Jefferson County’s economy, particularly its growing industrial base, was hurt by the Civil War. The Harpers Ferry armory was not reopened after the war, and part of its facilities were used to establish an educational institution for African-Americans, Storer College, in 1869. Shepherd Normal School, established in Shepherdstown in 1871, later became Shepherd College (now University).
Jefferson County's population grew slowly from the end of the Civil War until World War II, to nearly 16,000. Agriculture remained the major source of revenue, with corn and wheat being the major crops. The orchard industry was introduced in the 1880s, and many dairy farms were established in the 1920s and 1930s. During the 1980s and 1990s, the number of farms declined, partly because of the decreased profitability of farming and partly because of the pressure exerted by residential development. By the year 2000, raising beef cattle and horse breeding were the most promising areas for agricultural growth. With the opening of the Charles Town Racetrack in 1933, Jefferson County became the first track in the state to offer parimutuel betting. The racetrack is still one of the major employers in the area.

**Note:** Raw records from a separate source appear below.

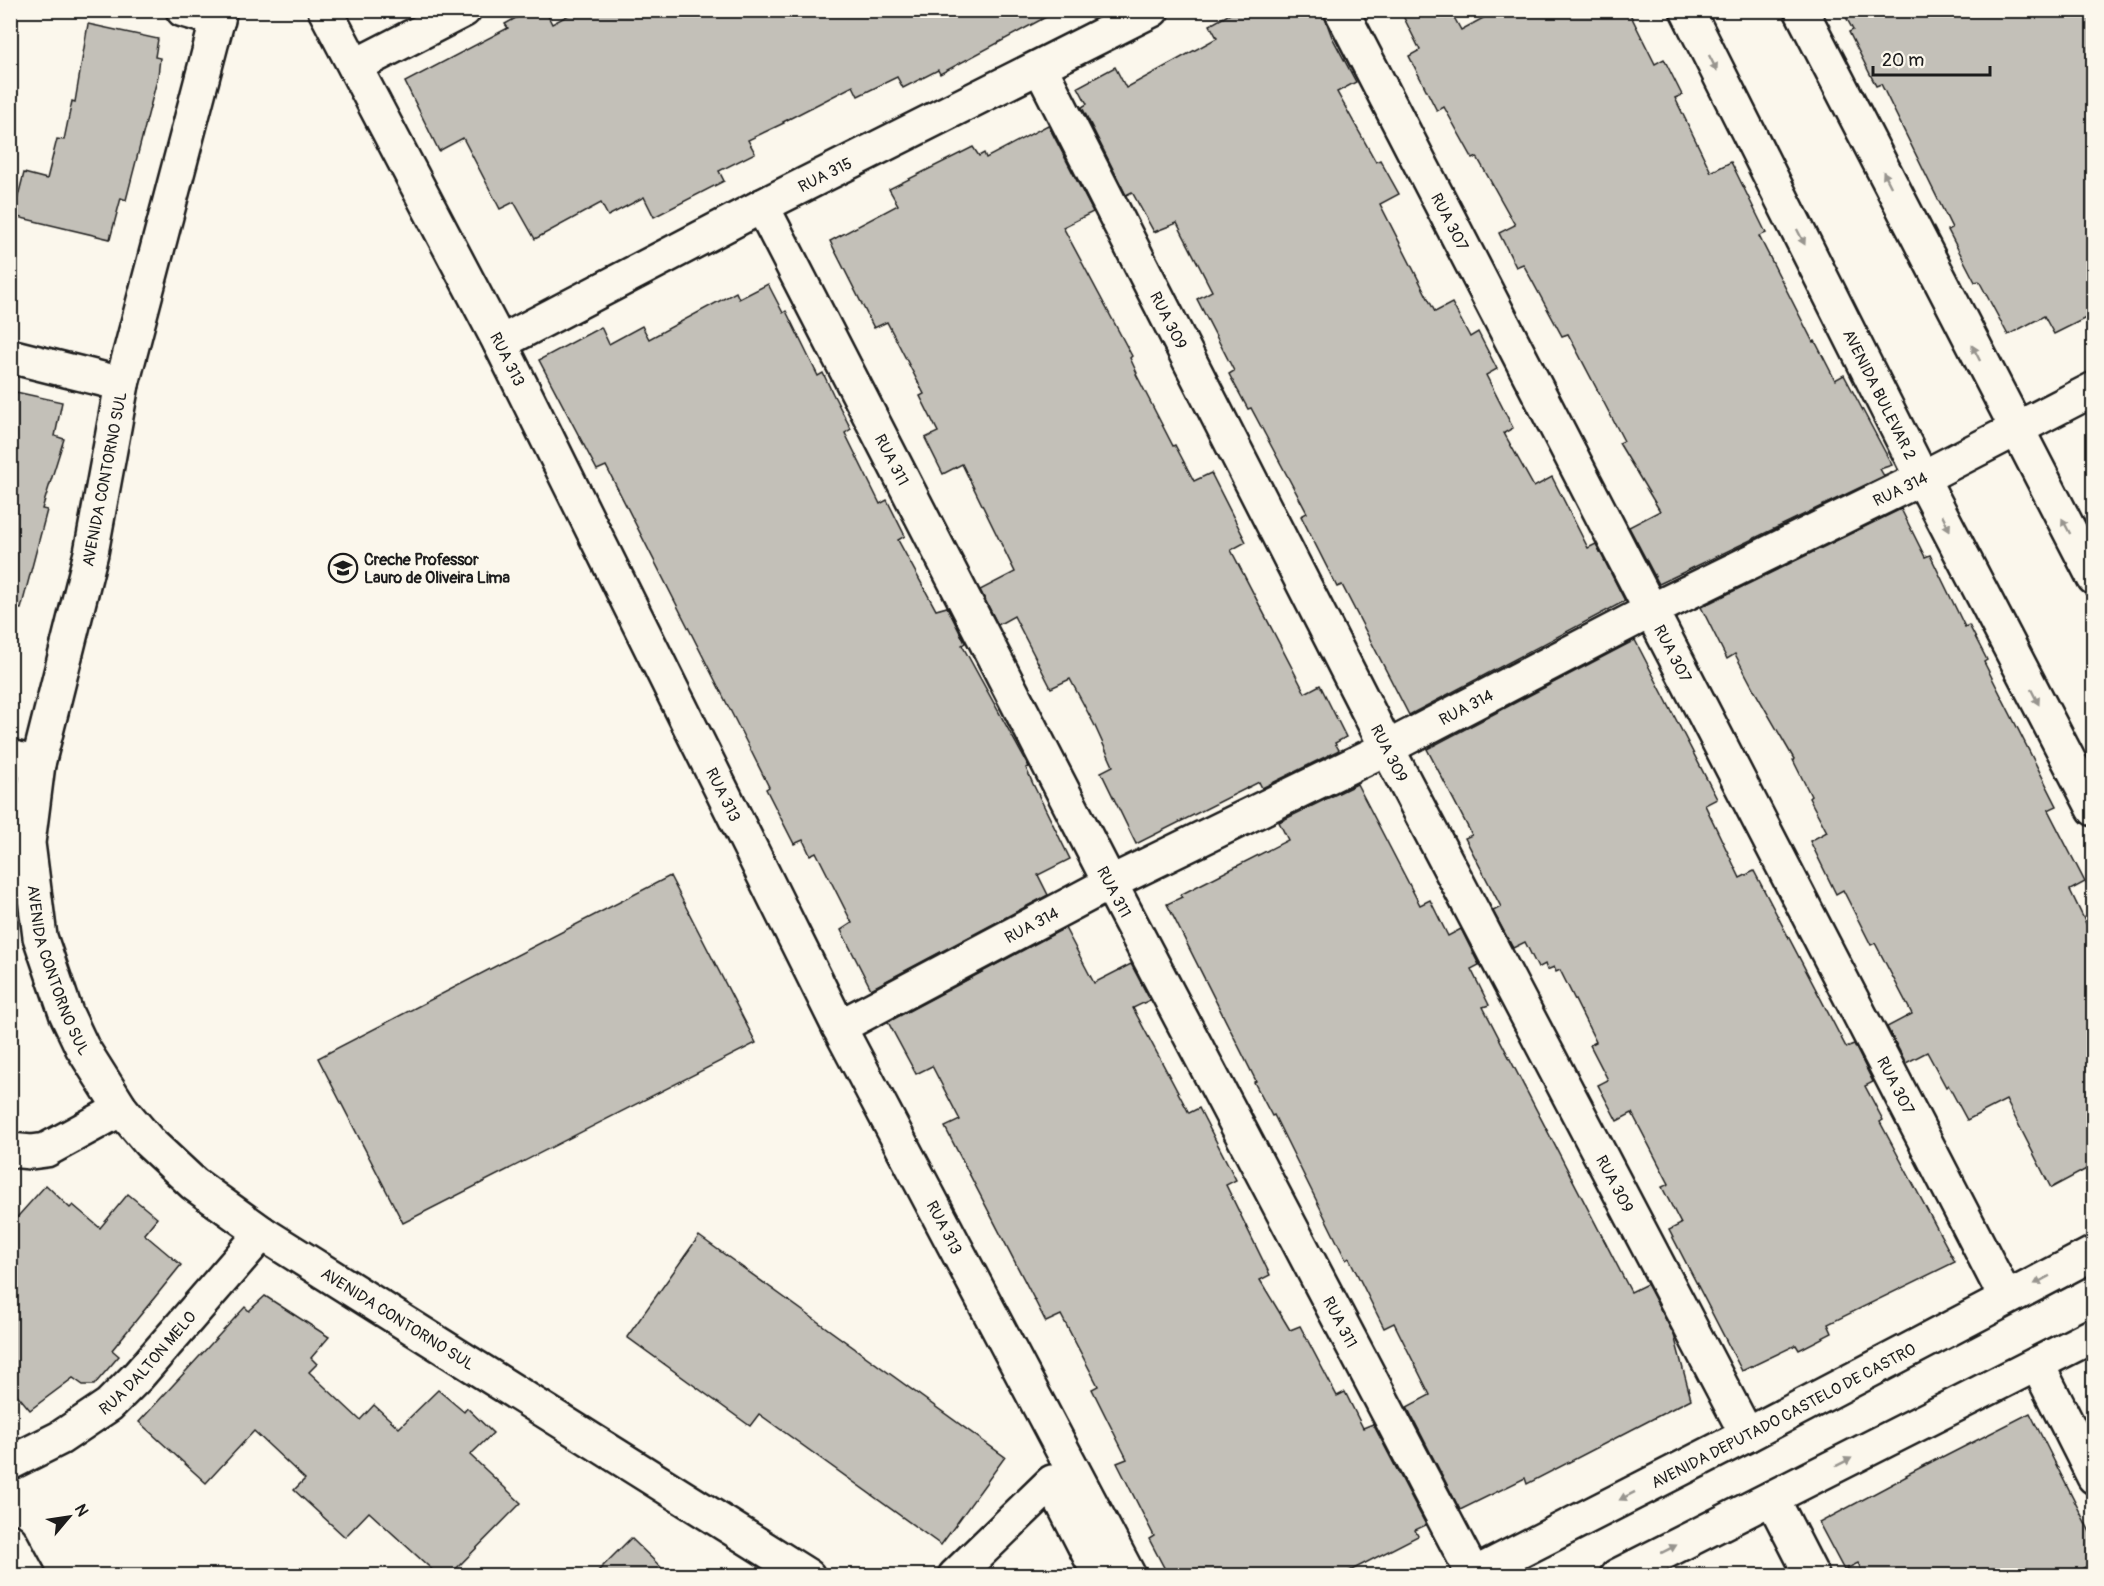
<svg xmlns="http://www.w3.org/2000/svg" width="2104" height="1586" font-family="Pangolin,sans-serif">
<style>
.building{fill:#c3c0b8;stroke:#1c1c1c;stroke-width:1.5}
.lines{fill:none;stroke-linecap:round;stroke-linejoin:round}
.street-casing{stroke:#1c1c1c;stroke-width:38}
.secondary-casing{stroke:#1c1c1c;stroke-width:38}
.street{stroke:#fbf7ec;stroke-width:33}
.secondary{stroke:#fbf7ec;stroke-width:33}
.oneway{fill:#97948e}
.labels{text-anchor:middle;stroke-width:4.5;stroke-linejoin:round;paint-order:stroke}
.street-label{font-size:16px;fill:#1c1c1c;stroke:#fbf7ec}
.poi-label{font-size:16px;font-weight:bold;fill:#1c1c1c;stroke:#fbf7ec;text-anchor:start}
</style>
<rect width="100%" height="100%" fill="#fbf7ec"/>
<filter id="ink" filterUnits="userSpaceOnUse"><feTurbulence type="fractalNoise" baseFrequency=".0167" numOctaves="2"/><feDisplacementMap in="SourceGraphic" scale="12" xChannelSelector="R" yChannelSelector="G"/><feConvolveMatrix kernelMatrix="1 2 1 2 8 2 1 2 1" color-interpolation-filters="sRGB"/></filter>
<g filter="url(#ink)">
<g class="building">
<polygon points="530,10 545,10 552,24 578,10 1059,10 940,74 938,70 903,88 897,77 858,96 853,86 783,122 784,123 748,140 755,153 719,171 724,181 654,217 644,197 608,216 601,203 535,239 514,202 500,209 463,138 439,151 405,82 508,28 505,24"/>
<polygon points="1237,10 1322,10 1332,37 1356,82 1337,92 1376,162 1380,160 1399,194 1380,204 1435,312 1452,303 1470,337 1478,332 1497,369 1486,375 1513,428 1504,433 1534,487 1552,477 1588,548 1596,544 1625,601 1409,715 1342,585 1337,587 1301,516 1307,513 1251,408 1248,409 1229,374 1234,371 1197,299 1212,291 1177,223 1154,232 1132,192 1126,195 1082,107 1087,104 1078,87 1115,67 1126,88 1217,38 1210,25"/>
<polygon points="1400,10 1450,10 1461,30 1498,10 1628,10 1655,64 1664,59 1682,95 1675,98 1711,172 1731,162 1766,233 1759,236 1813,342 1815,341 1835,380 1844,375 1892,465 1880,469 1884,476 1659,584 1629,527 1660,511 1619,443 1624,441 1568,334 1562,336 1523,264 1516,267 1499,233 1515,225 1477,157 1473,159 1444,107 1437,111 1409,56 1420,50"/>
<polygon points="1842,10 2094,10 2094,314 2054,334 2044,316 2008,335 1979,281 1975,282 1948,230 1952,228 1881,84 1876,86 1849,32 1853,30"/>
<polygon points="88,24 158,39 155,57 160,58 158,76 126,200 121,198 110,239 13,216 24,173 47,179 57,139 64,140 72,101 75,102"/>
<polygon points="1048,125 1093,212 1063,227 1132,356 1130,358 1137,373 1136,374 1173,446 1175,445 1194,481 1211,473 1246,542 1231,550 1305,693 1320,685 1346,737 1335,743 1339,750 1262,788 1259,782 1136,844 1101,772 1113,766 1094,724 1070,679 1051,688 1014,616 998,625 980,590 1015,572 962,464 943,474 925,438 938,432 920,396 924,394 887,322 874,328 830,241 898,205 889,189 973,147 979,156 984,153 986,158"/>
<polygon points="768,284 783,313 786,311 818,376 823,373 833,394 851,429 845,433 880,504 887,500 905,536 898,540 936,610 947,607 965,643 962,645 1029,767 1026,768 1033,784 1070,859 1038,875 1048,895 871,989 841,930 852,923 816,852 810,855 803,840 794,844 766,789 769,787 751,751 606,466 597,470 539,360 601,327 609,344 642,326 649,339 736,292 739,299"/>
<polygon points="16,392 62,402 55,436 64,439 42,509 47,510 21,609 10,608 10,420"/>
<polygon points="1901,509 1925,557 1930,555 1965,627 1969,625 1987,660 1984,662 2057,806 2048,810 2085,882 2070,890 2094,940 2094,1165 2051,1188 2006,1100 1967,1120 1948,1085 1946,1087 1927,1052 1906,1063 1887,1027 1912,1014 1875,943 1871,945 1843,890 1836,894 1810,841 1827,832 1809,798 1811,796 1793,760 1794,759 1754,690 1735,654 1727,659 1701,607"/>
<polygon points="1635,640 1717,799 1705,805 1740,878 1754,871 1846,1047 1854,1044 1873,1082 1865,1086 1883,1120 1880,1122 1955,1262 1828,1324 1832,1333 1799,1350 1796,1345 1742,1371 1669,1230 1681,1224 1662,1187 1669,1184 1632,1113 1617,1121 1598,1085 1608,1080 1590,1045 1596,1042 1560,970 1556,972 1554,967 1547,970 1545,964 1538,968 1525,942 1513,948 1493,911 1501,907 1465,838 1472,835 1427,749"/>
<polygon points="1357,784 1420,905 1430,900 1448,936 1461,929 1479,965 1471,969 1489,1005 1483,1007 1631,1292 1647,1284 1674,1335 1691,1399 1527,1484 1525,1478 1460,1510 1407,1407 1430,1395 1394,1323 1384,1328 1349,1258 1346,1260 1274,1115 1272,1116 1254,1082 1256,1081 1167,904 1182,897 1180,895 1288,840 1279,822"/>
<polygon points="670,876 756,1043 403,1223 318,1058"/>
<polygon points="1065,928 1094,983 1131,964 1150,1000 1133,1008 1189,1113 1199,1108 1236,1180 1226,1185 1270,1275 1260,1280 1290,1330 1300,1326 1337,1396 1345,1392 1363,1428 1373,1424 1426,1525 1415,1530 1418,1536 1342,1575 1168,1575 1149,1539 1154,1536 1117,1463 1127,1459 1092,1389 1098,1386 1061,1315 1046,1322 945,1127 960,1120 932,1066 916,1074 888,1022"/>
<polygon points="46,1185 70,1208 73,1205 100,1228 128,1194 157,1218 144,1234 181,1265 112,1350 119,1356 94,1385 83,1385 73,1378 30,1410 10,1386 10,1225"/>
<polygon points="699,1236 1005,1457 941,1545 759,1414 750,1426 627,1337"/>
<polygon points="265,1296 329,1337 311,1358 317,1364 309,1372 360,1420 374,1405 399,1428 438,1390 464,1412 467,1408 493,1433 470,1455 521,1503 450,1575 438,1575 369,1512 345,1537 294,1490 305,1479 254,1431 206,1483 139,1422 245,1307 249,1311"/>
<polygon points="2030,1413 2094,1540 2094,1563 2069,1575 1864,1575 1858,1563 1844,1570 1819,1523 1907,1476 1906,1475 1941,1457 1942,1458"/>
<polygon points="631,1538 669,1575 594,1575"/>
</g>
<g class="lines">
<g class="street-casing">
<g id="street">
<polyline points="183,10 218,20"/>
<path id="s1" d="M325 10 500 343 839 1027 1129 1576"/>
<path id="s2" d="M1341 10 2006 1298"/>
<path id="s3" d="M1687 10 1922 478 2094 809"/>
<polyline points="1801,10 2094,578"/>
<polyline points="355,66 464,10"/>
<path id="s4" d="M1040 67 1387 748 1747 1435"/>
<path id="s5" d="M762 206 1110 883 1473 1574"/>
<path id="s6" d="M500 343 762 206 1152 10"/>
<polyline points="10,356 122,384"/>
<polyline points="10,757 38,764"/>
<path id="s7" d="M839 1027 1110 883 1387 748 1650 611 1922 478 2094 389"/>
<polyline points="10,1150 31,1152 46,1150 121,1109"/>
<polyline points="2037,1364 2094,1477"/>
<path id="s8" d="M10 1463 60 1438 109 1405 138 1376 262 1233"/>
<polyline points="1772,1498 1812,1576"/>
<polyline points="10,1541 29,1576"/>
<polyline points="955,1576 1052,1482 1100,1576"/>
</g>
</g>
<g class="secondary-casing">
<g id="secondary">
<path id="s9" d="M220 10 122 384 91 553 38 764 28 843 40 937 66 1013 82 1047 121 1109 149 1142 194 1184 262 1233 808 1576"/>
<path id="s10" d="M1471 1576 1747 1435 2094 1253"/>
<polyline points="1617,1576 2094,1335"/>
</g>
</g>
<use href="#street" class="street"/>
<use href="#secondary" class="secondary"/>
</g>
<defs><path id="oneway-solid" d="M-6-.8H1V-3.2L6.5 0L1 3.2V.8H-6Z" transform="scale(1.5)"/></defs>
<g class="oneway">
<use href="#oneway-solid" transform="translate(1713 63) rotate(63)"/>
<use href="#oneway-solid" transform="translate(1887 179) rotate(-117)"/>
<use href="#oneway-solid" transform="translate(1801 237) rotate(63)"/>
<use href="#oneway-solid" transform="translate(1976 353) rotate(-117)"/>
<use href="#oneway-solid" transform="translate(1946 523) rotate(63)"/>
<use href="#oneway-solid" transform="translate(2066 526) rotate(-118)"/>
<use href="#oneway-solid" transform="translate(2035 697) rotate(63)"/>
<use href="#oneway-solid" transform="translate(2042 1280) rotate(152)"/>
<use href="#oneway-solid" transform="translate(1844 1462) rotate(-27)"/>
<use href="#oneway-solid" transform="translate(1627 1496) rotate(153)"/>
<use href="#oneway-solid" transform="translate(1669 1549) rotate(-27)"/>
</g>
</g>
<defs>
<g id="school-ring" transform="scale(1.5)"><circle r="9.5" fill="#fbf7ec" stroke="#1c1c1c" stroke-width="1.5"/><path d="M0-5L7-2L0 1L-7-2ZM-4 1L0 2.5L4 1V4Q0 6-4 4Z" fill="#1c1c1c"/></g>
</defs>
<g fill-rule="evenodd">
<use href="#school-ring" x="343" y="568"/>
</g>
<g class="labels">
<g class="street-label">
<text dy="6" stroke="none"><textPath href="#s6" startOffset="366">RUA 315</textPath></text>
<text dy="6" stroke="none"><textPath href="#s2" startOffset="238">RUA 307</textPath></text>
<text dy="6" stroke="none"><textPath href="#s4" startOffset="284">RUA 309</textPath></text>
<text dy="6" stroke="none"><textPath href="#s1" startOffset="394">RUA 313</textPath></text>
<text dy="6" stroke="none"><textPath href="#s3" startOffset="430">AVENIDA BULEVAR 2</textPath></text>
<text dy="6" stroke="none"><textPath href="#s5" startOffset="285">RUA 311</textPath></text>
<text transform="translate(104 479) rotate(-79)" y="6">AVENIDA CONTORNO SUL</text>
<text dy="6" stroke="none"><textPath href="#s7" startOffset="1190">RUA 314</textPath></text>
<text dy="6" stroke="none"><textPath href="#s2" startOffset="724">RUA 307</textPath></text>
<text dy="6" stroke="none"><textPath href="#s7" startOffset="704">RUA 314</textPath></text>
<text dy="6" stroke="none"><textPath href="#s4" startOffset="770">RUA 309</textPath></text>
<text dy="6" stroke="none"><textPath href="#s1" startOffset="880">RUA 313</textPath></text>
<text dy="6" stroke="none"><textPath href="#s5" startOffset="771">RUA 311</textPath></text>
<text dy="6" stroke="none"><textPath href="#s7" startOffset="218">RUA 314</textPath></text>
<text dy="6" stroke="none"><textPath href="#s9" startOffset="987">AVENIDA CONTORNO SUL</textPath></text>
<text dy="6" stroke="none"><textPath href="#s2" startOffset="1210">RUA 307</textPath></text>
<text dy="6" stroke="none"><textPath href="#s4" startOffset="1256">RUA 309</textPath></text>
<text dy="6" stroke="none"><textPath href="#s1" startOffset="1366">RUA 313</textPath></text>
<text dy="6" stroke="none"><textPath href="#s9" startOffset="1491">AVENIDA CONTORNO SUL</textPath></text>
<text dy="6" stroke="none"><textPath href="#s5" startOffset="1257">RUA 311</textPath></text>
<text dy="6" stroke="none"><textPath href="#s8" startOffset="172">RUA DALTON MELO</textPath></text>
<text dy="6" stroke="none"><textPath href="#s10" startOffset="351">AVENIDA DEPUTADO CASTELO DE CASTRO</textPath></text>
</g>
<g class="poi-label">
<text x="364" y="565">Creche Professor<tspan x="364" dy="18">Lauro de Oliveira Lima</tspan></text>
</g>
</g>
<rect width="2104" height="1586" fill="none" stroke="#fbf7ec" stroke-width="36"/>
<rect x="18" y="18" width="2068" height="1550" fill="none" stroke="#1c1c1c" stroke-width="2" filter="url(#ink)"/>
<g transform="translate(69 1517) rotate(61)" stroke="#fbf7ec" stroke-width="4.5" paint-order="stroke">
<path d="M0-4.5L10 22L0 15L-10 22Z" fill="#1c1c1c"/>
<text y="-9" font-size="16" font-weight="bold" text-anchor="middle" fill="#1c1c1c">N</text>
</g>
<path d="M1873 66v9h117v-9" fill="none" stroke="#1c1c1c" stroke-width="3"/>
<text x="1882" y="66" font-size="18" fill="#1c1c1c" stroke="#fbf7ec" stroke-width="4.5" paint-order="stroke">20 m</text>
</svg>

In 1944, Congressman Jennings Randolph introduced legislation authorizing the purchase of land in Harpers Ferry for establishment of a national park. Harpers Ferry National Historical Park grew out of this effort. The facilities of Storer College were absorbed into the park when the college closed in 1960. The National Park Service also maintains design and interpretive centers at Harpers Ferry, which serve Park Service units nationwide. Since 1997, the U.S. Fish and Wildlife Service has operated its National Conservation Training Center at Shepherdstown. Recreational and historic tourism account for an increasing number of visitors to Jefferson County as well as growing revenues.
Like much of the neighboring area, Jefferson County began to grow more rapidly in the 1970s. Between 1970 and 2000, the number of residents increased from 21,280 to 42,190. During this period, the county experienced much residential growth without a proportionate increase in its business and industrial base, as the majority of its people commuted outside of the county to work. The county is part of the metropolitan Washington area.
As it enters the 21st century, Jefferson County faces the challenge of balancing population growth with the need to preserve the environmental and historic resources that attract people to the area.